DOCUMENT EXTRACT =
□ □ □ □

In 2009 the New Museum in New York presented “It Is What It Is: Conversations About Iraq,” a commission by British Artist Jeremy Deller. I left the museum with quiet tears streaming down my face, deeply moved by the experience. Deller placed a living room setup in the middle of the floor and curated a group of veterans, journalists, scholars, and Iraqi nationals to have an unrestrained open dialogue with the visitors. I sat alone with Nour al-Khal, who worked as a translator in Basra and survived journalist Steven Vincent in 2005 when they were abducted, beaten, and shot by armed men. We spoke about her nightmares, the isolation she feels living as a refugee in New York, her incessant fear for her family still in Iraq, and the brutal reality of young girls in conflict zones too often becoming sex slaves. This relatively brief conversation had a profound impact on me, and I was immediately reminded of it when I stepped into a Portal.
Portals are gold-painted immersive shipping containers that connect people in separate geographic locations, allowing them to engage in conversations, workshops, and performances. The experience was created by multidisciplinary art, design, and technology collective Shared_Studios, who “envision a world where we all talk, work, collaborate, debate, and play across all forms of distance.” Paramount to the impact of Portals are the diverse curators embedded within the communities where the Portals are located. Permanent Portals can be found in twelve countries, including Afghanistan, Honduras, and Rwanda.

□ □ □ □

COLLECTED MATERIAL =
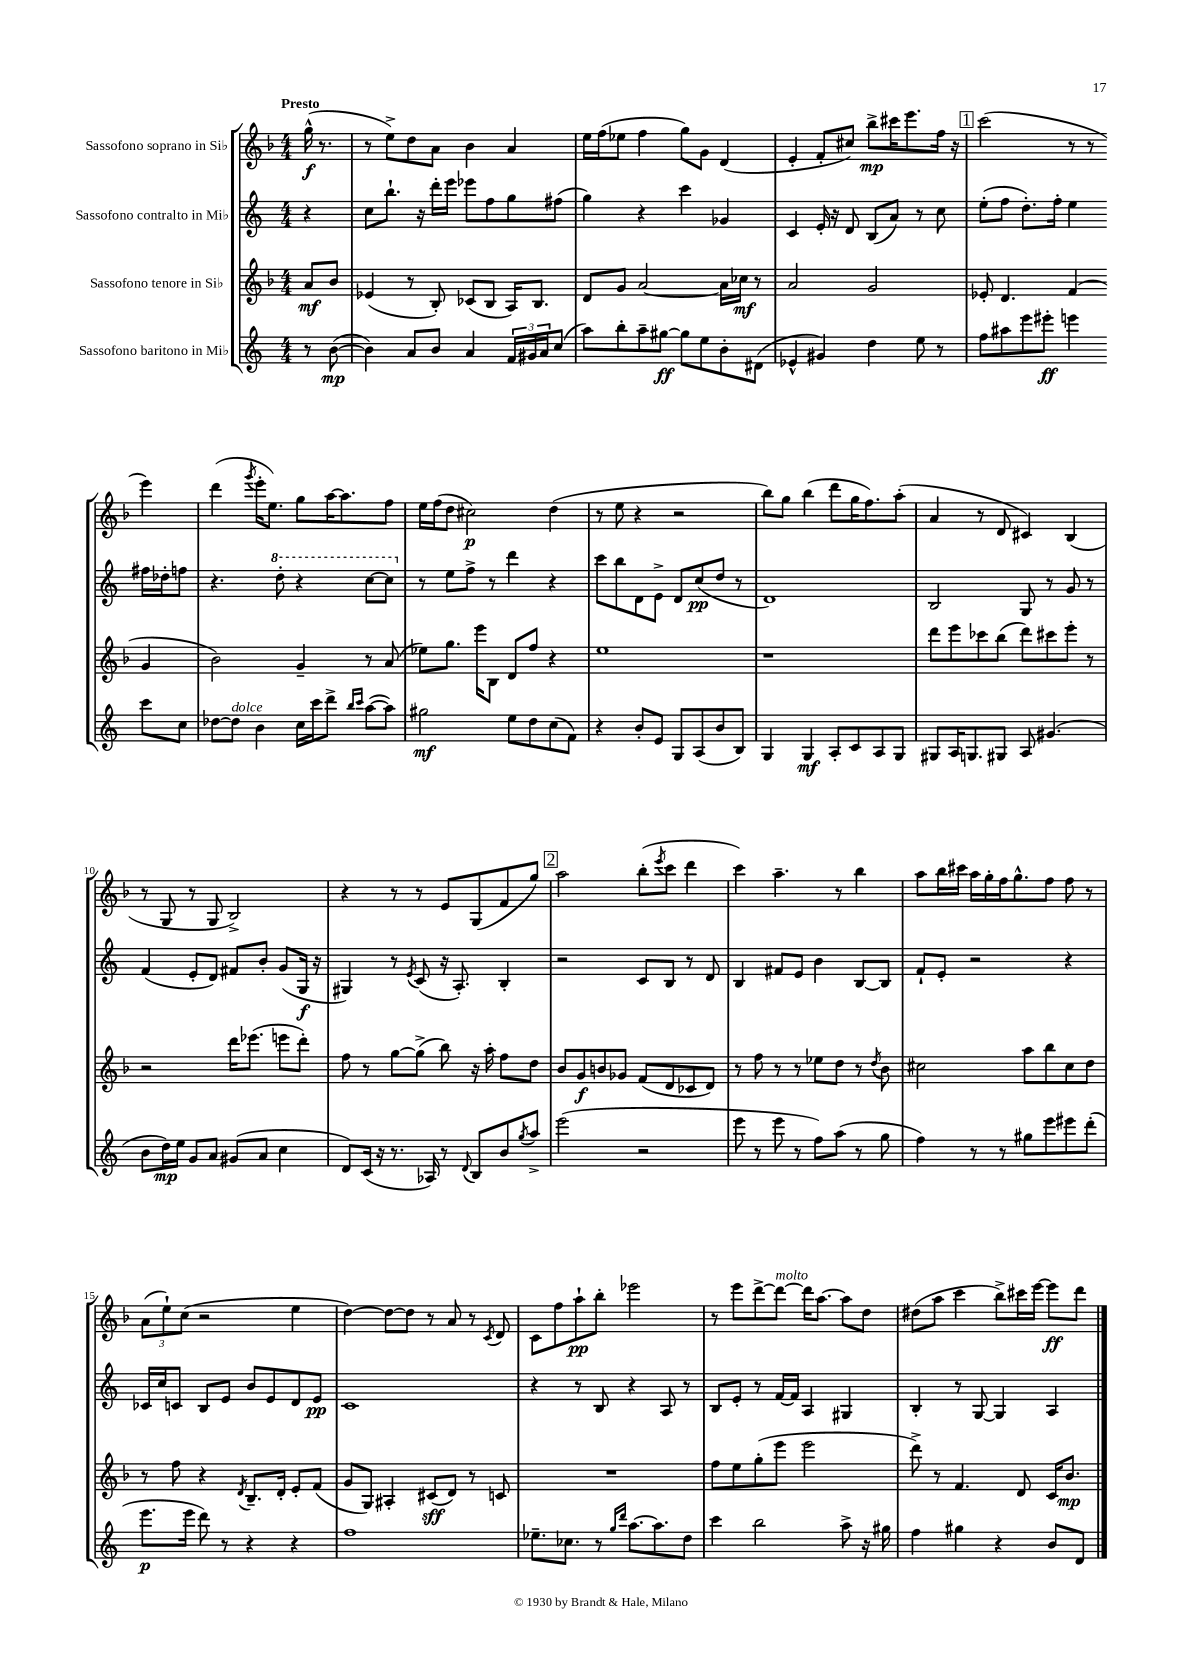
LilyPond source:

□ □ □ □

STATED PROBLEM =
According to the article on Portals, in how many countries can permanent Portals be found? You won't need the lines above.

WRITTEN RESPONSE =
Twelve.